_Required task_: From the rows below, extract every line that contains the word "with" and reproduce each one in full.

_Material provided_:
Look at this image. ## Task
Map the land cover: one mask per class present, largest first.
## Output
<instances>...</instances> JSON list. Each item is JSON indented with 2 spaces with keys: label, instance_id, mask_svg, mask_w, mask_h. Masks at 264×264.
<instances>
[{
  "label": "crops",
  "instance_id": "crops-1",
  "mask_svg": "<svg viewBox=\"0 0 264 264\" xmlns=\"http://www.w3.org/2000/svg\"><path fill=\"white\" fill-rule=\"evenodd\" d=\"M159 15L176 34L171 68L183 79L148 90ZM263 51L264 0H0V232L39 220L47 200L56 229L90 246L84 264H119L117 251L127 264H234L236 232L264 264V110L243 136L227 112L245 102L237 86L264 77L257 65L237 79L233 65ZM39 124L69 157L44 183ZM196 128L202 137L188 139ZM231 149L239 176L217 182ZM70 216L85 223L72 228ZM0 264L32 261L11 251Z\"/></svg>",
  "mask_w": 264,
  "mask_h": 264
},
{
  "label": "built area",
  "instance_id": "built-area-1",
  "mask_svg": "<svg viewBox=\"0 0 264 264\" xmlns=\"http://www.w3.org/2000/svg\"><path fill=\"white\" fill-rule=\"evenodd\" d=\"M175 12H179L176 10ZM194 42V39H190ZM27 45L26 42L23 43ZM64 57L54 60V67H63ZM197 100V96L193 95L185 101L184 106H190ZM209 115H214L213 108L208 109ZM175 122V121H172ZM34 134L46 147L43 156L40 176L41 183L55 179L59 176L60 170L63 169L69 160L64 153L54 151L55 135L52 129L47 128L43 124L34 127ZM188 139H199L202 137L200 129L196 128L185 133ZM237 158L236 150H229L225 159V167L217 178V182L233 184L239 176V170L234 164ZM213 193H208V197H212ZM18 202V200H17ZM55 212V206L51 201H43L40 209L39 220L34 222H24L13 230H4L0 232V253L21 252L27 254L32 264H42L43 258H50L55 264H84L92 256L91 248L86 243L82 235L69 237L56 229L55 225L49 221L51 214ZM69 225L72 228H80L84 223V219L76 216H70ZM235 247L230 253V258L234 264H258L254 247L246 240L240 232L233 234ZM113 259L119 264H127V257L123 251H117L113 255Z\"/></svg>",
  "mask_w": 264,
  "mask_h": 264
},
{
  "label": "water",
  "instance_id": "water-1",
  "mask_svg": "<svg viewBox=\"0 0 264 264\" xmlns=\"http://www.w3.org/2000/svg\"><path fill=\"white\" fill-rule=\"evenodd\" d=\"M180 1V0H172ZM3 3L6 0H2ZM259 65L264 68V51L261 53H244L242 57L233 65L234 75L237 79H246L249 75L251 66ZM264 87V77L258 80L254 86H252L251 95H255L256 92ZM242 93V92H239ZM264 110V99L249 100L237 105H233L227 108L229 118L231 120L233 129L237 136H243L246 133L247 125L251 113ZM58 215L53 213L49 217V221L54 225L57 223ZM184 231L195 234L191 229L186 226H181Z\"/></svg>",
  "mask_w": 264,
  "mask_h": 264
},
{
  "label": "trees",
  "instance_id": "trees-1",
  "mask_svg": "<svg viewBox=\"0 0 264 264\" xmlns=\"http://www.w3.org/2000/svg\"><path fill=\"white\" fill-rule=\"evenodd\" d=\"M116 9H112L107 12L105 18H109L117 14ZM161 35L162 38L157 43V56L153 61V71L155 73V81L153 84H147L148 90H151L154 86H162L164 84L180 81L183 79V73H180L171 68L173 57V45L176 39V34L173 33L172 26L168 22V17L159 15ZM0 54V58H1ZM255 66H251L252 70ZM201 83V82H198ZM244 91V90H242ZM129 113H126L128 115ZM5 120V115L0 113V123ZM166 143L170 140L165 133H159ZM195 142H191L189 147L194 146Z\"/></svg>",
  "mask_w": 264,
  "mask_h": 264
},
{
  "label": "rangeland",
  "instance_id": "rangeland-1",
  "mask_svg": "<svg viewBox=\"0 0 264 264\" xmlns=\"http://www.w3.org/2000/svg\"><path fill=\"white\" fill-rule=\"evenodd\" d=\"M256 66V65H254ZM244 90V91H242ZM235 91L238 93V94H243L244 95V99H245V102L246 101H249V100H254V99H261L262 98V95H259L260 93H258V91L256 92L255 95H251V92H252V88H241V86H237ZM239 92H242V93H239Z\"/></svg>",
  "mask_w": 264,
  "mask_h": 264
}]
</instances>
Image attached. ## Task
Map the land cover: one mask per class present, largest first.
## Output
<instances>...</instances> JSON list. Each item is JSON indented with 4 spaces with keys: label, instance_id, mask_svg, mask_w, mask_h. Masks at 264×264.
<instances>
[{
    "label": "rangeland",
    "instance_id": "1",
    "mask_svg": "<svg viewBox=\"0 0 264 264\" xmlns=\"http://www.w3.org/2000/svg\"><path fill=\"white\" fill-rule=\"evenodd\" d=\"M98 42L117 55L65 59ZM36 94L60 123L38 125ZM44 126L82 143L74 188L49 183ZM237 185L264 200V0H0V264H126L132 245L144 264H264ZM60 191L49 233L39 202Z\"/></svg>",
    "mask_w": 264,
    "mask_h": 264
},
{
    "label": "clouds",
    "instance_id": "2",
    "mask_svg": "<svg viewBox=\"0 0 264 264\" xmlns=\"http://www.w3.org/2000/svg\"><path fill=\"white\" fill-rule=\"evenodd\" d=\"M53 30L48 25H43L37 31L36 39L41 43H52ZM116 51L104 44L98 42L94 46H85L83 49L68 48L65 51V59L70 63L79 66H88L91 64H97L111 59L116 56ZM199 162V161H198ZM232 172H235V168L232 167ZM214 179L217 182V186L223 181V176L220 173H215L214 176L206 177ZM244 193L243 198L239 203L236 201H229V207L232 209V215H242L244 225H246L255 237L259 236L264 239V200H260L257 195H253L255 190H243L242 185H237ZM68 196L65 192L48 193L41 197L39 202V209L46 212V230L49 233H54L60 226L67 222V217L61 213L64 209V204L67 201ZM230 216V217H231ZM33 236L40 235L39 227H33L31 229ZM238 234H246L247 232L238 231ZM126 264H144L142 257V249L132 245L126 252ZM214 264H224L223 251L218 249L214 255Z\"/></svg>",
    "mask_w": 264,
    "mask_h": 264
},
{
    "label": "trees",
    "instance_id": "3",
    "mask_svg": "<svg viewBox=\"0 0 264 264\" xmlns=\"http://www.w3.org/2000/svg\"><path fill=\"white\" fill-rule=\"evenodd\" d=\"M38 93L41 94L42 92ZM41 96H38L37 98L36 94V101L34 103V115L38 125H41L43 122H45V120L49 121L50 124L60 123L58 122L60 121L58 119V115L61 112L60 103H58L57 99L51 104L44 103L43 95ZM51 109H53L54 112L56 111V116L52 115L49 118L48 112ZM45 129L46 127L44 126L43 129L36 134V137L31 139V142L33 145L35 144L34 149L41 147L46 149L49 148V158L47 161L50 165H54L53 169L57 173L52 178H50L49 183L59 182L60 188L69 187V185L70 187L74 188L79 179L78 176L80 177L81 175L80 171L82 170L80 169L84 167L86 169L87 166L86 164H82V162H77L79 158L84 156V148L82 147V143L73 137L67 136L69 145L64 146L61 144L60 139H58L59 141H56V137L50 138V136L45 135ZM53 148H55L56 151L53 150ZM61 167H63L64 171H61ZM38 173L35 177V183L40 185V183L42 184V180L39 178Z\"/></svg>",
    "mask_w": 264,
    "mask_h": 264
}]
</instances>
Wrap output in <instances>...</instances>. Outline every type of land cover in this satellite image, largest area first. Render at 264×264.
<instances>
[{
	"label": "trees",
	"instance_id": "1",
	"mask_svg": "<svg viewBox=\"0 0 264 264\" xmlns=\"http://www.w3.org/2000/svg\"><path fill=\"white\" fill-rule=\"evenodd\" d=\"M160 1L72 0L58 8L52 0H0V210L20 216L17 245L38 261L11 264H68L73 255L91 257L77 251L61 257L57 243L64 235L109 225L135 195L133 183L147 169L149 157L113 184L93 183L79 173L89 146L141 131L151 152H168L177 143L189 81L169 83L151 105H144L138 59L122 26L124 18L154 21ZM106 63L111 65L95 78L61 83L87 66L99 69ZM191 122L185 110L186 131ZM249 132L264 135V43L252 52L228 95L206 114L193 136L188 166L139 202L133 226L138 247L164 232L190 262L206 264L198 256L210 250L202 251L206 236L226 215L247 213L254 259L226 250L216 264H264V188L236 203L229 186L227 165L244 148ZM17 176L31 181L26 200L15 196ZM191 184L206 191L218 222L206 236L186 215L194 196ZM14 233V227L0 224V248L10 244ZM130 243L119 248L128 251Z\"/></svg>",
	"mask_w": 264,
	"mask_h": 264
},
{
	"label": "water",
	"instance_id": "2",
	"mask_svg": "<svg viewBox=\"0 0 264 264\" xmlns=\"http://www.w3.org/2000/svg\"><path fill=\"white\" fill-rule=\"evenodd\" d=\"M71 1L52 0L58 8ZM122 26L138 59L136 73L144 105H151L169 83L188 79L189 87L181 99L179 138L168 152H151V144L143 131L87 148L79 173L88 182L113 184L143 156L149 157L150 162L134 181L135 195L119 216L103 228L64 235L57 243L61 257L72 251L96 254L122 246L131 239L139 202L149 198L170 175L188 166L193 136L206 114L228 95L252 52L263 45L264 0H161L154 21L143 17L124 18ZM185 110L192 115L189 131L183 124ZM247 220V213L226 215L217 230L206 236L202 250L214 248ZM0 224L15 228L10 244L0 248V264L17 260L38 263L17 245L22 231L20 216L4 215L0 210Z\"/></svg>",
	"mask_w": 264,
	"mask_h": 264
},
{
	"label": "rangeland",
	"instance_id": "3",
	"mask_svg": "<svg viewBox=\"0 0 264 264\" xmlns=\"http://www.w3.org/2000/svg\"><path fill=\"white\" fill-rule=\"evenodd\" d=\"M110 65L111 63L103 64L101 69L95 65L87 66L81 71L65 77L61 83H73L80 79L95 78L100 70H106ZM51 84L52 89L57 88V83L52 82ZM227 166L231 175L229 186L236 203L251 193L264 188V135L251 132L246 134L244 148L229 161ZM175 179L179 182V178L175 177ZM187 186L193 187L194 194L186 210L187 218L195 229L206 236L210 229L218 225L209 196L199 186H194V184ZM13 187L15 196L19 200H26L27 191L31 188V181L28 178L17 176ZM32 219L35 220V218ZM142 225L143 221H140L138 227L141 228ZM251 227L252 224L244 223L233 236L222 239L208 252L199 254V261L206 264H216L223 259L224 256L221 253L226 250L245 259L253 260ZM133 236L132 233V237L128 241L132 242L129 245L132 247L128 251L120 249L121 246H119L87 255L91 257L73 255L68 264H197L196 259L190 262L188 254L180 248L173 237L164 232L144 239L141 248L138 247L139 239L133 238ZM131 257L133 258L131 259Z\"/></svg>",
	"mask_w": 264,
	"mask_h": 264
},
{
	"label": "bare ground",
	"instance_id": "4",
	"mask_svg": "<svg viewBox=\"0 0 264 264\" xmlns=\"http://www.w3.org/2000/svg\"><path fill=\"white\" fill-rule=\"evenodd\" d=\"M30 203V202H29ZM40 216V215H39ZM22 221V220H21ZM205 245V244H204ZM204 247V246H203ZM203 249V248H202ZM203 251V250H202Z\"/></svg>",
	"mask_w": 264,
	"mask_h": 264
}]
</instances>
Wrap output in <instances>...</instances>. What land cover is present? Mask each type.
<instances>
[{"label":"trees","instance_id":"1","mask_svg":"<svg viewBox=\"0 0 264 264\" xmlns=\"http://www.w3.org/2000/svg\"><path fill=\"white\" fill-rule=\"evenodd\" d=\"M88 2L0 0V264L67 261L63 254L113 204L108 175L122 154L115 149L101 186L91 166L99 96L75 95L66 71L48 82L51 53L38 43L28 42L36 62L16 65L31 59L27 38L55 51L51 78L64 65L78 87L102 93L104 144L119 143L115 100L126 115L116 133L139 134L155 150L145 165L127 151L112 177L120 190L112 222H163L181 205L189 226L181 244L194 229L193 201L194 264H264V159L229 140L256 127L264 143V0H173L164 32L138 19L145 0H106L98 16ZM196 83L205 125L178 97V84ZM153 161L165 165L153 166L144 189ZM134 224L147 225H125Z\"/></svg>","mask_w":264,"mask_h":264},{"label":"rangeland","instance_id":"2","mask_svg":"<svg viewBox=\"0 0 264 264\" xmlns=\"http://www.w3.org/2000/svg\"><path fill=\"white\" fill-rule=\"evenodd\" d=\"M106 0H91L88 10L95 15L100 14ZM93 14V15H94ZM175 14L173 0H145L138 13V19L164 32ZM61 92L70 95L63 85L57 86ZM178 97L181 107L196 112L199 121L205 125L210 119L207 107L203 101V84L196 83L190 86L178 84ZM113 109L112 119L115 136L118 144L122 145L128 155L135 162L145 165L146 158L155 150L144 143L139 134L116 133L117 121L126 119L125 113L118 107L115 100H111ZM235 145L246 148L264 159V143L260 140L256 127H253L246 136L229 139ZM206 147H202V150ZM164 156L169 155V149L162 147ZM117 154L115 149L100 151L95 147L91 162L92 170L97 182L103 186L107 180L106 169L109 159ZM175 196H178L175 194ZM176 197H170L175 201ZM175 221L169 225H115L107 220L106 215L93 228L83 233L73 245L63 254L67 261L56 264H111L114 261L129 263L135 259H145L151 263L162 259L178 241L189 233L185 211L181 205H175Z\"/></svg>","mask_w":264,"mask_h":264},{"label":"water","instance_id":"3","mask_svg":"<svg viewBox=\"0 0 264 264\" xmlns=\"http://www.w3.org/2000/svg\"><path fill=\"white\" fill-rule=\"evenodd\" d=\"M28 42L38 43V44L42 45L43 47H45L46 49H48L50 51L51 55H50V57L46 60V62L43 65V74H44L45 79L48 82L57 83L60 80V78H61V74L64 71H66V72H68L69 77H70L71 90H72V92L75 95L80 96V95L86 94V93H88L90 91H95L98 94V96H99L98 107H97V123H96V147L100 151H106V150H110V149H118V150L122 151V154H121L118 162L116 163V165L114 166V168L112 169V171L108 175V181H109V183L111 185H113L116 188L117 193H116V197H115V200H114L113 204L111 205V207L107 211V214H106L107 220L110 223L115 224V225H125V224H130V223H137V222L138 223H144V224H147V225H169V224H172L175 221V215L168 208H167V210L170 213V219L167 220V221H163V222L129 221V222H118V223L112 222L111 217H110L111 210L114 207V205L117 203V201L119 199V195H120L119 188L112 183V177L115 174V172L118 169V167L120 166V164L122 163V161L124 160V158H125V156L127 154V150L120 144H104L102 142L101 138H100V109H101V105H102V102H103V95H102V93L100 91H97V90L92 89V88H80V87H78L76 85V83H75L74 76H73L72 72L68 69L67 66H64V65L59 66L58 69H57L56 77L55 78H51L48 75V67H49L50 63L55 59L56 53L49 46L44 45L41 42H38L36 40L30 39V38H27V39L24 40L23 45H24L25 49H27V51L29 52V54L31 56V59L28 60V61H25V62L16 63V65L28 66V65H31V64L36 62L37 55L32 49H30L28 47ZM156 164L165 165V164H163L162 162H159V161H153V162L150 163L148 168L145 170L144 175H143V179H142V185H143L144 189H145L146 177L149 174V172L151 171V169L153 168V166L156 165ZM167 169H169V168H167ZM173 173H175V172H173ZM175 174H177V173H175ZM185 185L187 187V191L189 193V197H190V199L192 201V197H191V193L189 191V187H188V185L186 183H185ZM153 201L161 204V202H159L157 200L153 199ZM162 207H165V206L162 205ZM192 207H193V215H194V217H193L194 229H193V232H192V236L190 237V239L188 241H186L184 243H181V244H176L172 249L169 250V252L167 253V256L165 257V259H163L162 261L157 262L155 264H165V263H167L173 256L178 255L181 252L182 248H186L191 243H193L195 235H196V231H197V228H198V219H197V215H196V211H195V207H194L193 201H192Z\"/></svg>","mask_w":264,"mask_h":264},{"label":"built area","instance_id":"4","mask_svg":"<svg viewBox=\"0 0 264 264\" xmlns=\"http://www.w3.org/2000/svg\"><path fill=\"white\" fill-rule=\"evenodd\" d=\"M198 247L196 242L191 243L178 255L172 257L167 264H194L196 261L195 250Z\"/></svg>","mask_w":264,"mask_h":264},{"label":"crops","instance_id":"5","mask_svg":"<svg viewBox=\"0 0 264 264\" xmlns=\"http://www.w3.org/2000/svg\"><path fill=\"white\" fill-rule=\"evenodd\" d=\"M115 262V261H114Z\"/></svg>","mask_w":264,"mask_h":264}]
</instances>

_Result_:
<instances>...</instances> JSON list. Each item is JSON indented with 2 spaces with keys: label, instance_id, mask_svg, mask_w, mask_h. Masks at 264×264.
<instances>...</instances> JSON list. Each item is JSON indented with 4 spaces with keys: label, instance_id, mask_svg, mask_w, mask_h. Masks at 264×264.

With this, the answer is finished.